Чистить сапоги он любил, времени для этого ему хватало. Особенно в это солнечное с ленцой воскресенье. Вчера они с Нюрой допоздна засиделись у Зины и остались ночевать на «Потешке». Теперь долго завтракали, балагурили.

Голос диктора, объявлявшего о выступлении Молотова, донесся в прихожую, когда Сверчевский приступил ко второй стадии чистки обуви. С сапогом, нелепо болтавшимся на согнутой руке, он вошел в комнату и прослушал недолгую речь.

Нюра застыла.

— Война, Карлуша, война…

Он возвратился в прихожую, дочистил сапоги, пересек двор, где играли малыши, и направился к телефону–автомату, намереваясь позвонить дежурному по академии. Трубку поднял помдеж и сказал, что дежурный по другому аппарату принимает телефонограмму. Позвонить следует минут через десять. Через десять минут дежурный выпалил скороговоркой: общий митинг, после чего конкретные указания.

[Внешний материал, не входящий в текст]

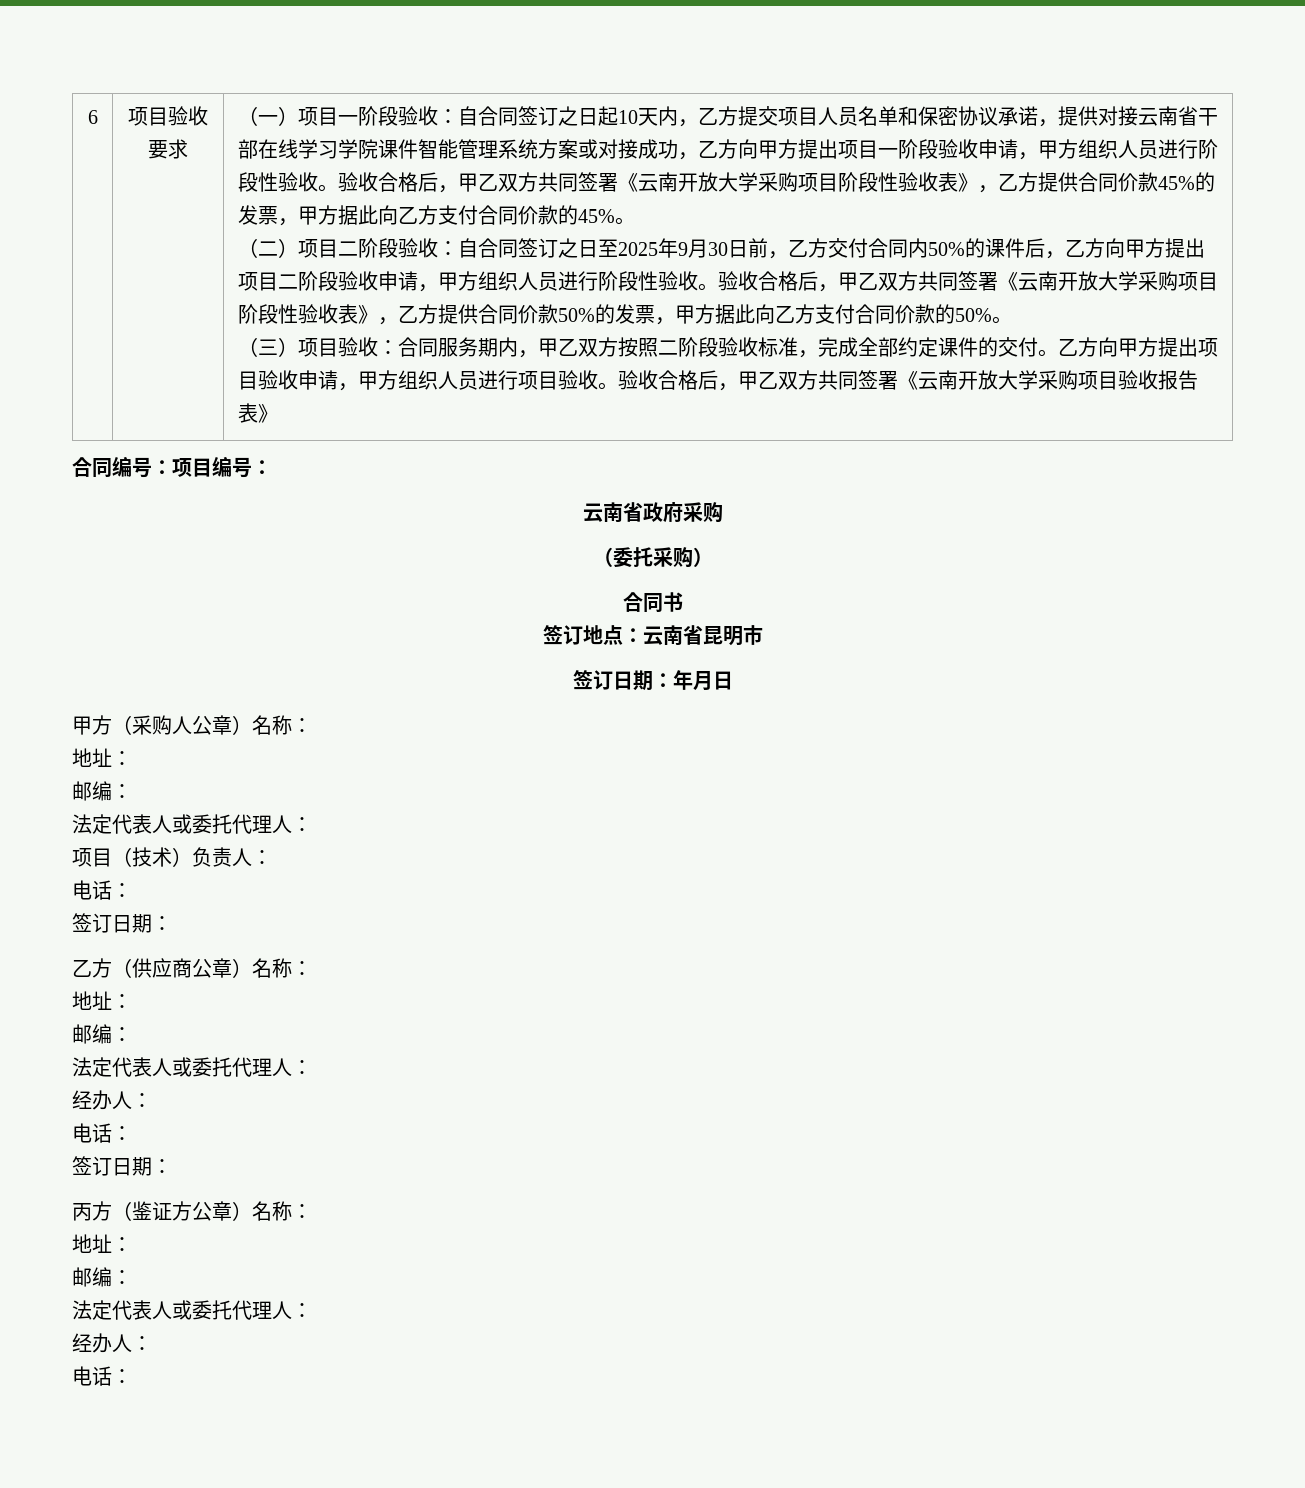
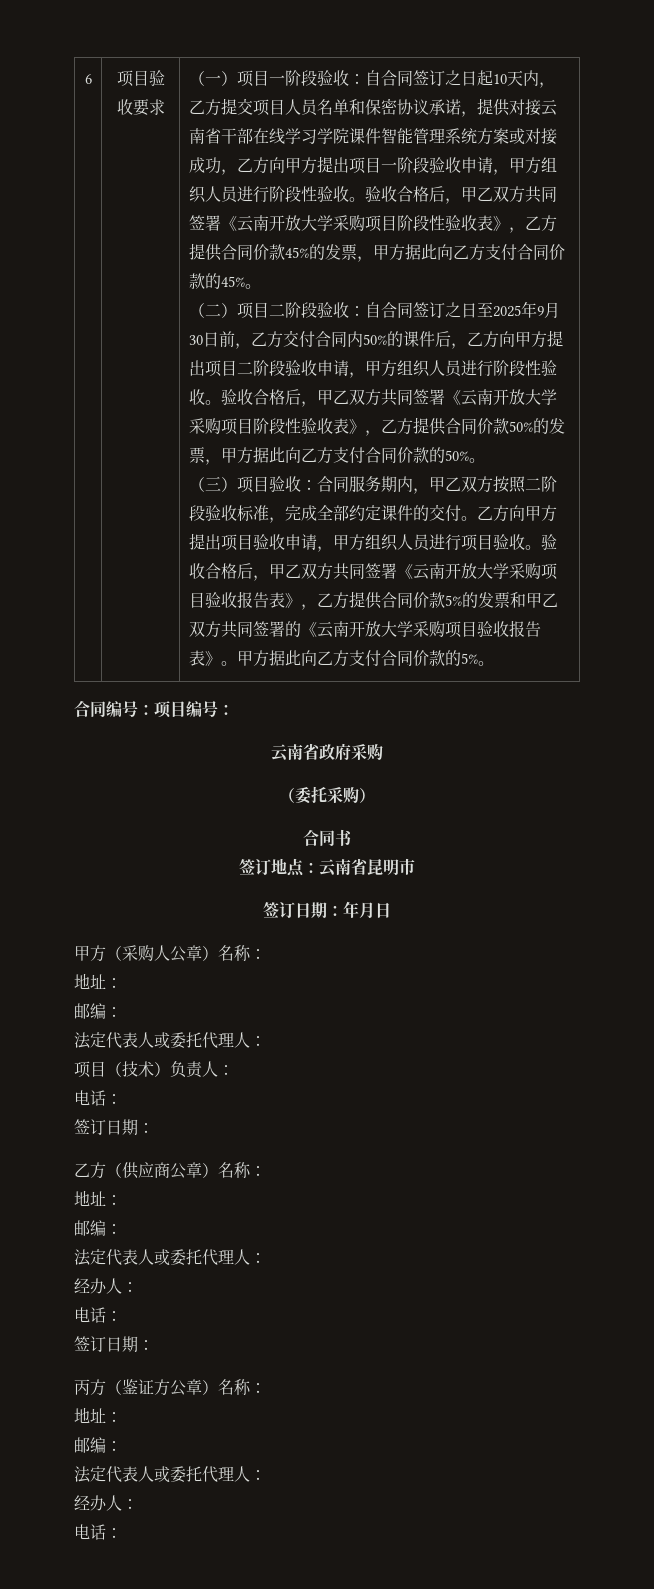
(278, 413) none -> [300,591,558,610] [188,620,541,638] [188,650,494,667] ，乙方提供合同价款5%的发票和甲乙双方共同签署的《云南开放大学采购项目验收报告表》。甲方据此向乙方支付合同价款的5%。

За полчаса улицу словно подменили. Не осталось и следа воскресной беззаботности. Во дворе на чахлой зелени валялись брошенные детьми обручи.

Сверчевский пошел к Преображенской площади в надежде поймать такси. Но уже через сотню шагов к нему подрулила «эмка», и незнакомый водитель готовно распахнул дверцу.

Молодой московский шофер связывал генеральскую форму с войной, хотел приблизить его к войне, победному завершению ее.

— На Берлин? Или завернем куда?

Сверчевский попросил на Пироговку, к академии.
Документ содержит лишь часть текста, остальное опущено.